A little background on SSO.
Over the course of several years, there have been numerous instances where SSO systems have fallen victim to hacking, including the infamous Solar-Winds Attack on US systems. These incidents exploited vulnerabilities found in VMwares's Access and Identity Manager products, which are designed to offer seamless single sign-on (SSO) capability.
This was not the first time SSO systems were hacked. In late 2018, Facebook made worldwide news due to its SSO implementations having caused the breach of an estimated fifty million user accounts and theft of their personally identifiable information. Similarly, vulnerabilities in SSO implementations have compromised accounts at Google, Oracle, Microsoft, Atlassian, Zoom etc with protocol attacks discussed at peer reviewed conferences.

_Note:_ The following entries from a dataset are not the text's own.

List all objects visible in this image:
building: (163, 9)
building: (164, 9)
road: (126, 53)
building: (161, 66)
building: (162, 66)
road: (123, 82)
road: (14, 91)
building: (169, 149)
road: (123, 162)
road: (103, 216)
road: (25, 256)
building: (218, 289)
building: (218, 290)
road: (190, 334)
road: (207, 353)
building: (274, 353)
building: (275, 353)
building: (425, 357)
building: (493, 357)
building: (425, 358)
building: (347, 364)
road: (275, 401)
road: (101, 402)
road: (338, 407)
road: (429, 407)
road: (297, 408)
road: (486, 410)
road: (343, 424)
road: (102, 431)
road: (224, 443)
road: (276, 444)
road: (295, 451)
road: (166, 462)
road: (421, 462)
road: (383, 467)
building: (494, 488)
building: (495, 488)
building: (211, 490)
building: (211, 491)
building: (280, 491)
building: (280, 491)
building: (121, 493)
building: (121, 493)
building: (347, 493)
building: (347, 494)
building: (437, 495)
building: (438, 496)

As futile as it might seem to advocate for ripping out SSO technology from an IT infrastructure, a confluence of events makes this the most opportune time to do so. And, in doing so, it can eliminate the risks within the infrastructure, reduce access control complexity, and eliminate unneeded software and associated Operations, Administration and Maintenance (OAM) costs while delighting users with the new experience.
An early implementation of SSO was realized as Kerberos in the late 1980's as part of MIT's Athena project. In the following years, SSO was implemented in Security Assertion Markup Language(SAML), OAuth and OpenID to address requirements for the web. All were predicated on the same premise: to help users deal with the burden of passwords when accessing multiple systems and uniformly enforce enterprise password policy.

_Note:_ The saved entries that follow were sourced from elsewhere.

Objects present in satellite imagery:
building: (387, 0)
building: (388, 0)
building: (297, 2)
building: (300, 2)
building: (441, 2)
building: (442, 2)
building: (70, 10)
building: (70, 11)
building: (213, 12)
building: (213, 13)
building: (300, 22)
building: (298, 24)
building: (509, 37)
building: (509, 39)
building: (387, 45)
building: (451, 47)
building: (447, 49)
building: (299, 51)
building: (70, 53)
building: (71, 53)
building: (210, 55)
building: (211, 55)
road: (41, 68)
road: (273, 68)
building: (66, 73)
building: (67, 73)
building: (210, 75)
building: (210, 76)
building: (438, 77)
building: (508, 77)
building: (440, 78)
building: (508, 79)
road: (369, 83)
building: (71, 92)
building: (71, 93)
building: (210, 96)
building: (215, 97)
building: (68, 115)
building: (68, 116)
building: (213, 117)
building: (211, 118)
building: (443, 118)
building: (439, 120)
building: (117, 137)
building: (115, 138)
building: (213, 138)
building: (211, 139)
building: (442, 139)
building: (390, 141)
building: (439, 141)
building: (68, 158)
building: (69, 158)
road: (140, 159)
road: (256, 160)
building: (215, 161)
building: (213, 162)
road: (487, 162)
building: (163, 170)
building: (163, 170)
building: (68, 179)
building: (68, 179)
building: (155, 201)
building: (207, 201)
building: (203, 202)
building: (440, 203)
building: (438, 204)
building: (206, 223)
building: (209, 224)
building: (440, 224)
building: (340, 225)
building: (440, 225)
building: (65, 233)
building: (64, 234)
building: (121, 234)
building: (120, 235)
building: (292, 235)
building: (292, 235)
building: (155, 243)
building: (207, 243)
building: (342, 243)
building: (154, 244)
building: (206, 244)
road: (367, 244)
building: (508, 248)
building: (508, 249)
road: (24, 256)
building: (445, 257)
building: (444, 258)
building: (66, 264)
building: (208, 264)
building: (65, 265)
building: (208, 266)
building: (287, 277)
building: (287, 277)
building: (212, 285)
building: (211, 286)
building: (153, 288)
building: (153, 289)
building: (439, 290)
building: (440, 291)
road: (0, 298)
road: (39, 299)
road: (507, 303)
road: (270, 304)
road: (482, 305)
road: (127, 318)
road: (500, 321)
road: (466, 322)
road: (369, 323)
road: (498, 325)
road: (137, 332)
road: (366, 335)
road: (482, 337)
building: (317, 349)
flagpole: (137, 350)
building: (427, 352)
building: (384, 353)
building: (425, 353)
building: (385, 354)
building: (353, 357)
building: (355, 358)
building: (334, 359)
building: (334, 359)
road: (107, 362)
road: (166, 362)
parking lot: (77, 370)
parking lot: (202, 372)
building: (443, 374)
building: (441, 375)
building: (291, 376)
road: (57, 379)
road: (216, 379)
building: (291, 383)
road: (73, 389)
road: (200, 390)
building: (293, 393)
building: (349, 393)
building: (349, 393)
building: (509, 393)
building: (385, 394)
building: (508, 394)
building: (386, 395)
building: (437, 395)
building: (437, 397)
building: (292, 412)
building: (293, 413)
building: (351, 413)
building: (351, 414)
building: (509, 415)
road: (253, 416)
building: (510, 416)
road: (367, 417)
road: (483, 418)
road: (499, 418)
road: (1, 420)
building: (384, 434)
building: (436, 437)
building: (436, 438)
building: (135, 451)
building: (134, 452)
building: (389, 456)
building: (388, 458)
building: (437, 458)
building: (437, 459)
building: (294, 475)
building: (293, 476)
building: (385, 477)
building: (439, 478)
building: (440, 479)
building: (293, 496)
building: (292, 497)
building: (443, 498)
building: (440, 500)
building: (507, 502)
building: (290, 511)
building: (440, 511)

General Architecture of SSO
The architecture of SSO can be generalized to where users access multiple applications within an enterprise are registered with the SSO service. Their credentials and authorizations to access specific application are stored within the SSO database or Lightweight Directory Access protocol (LDAP) Directory Server. Users must typically pass through a checkpoint, which maybe an explicit component provided by the SSO provider on the network, or integrated within the application, before they can access the application.
The checkpoint is responsible for ensuring users have an Authorization Token from the SSO Service before they are granted access to the application. If they do not have such a Token, they are redirected to the SSO Service where they must be authenticated. Upon successful Authentication, users are issued a token, generally stored within the browser header and returned to the checkpoint. Upon retrieving and verifying the Token's authenticity and integrity and having verified the User's authorization, the checkpoint directs them to the desired application.
The token is usually cryptographically generated to ensure its security but it depends on the key management controls within the SSO Service. If the security controls are inadequate, attackers can bypass the SSO service for users accounts and generate Tokens with the right privileges by compromising upstream systems in the authorization process.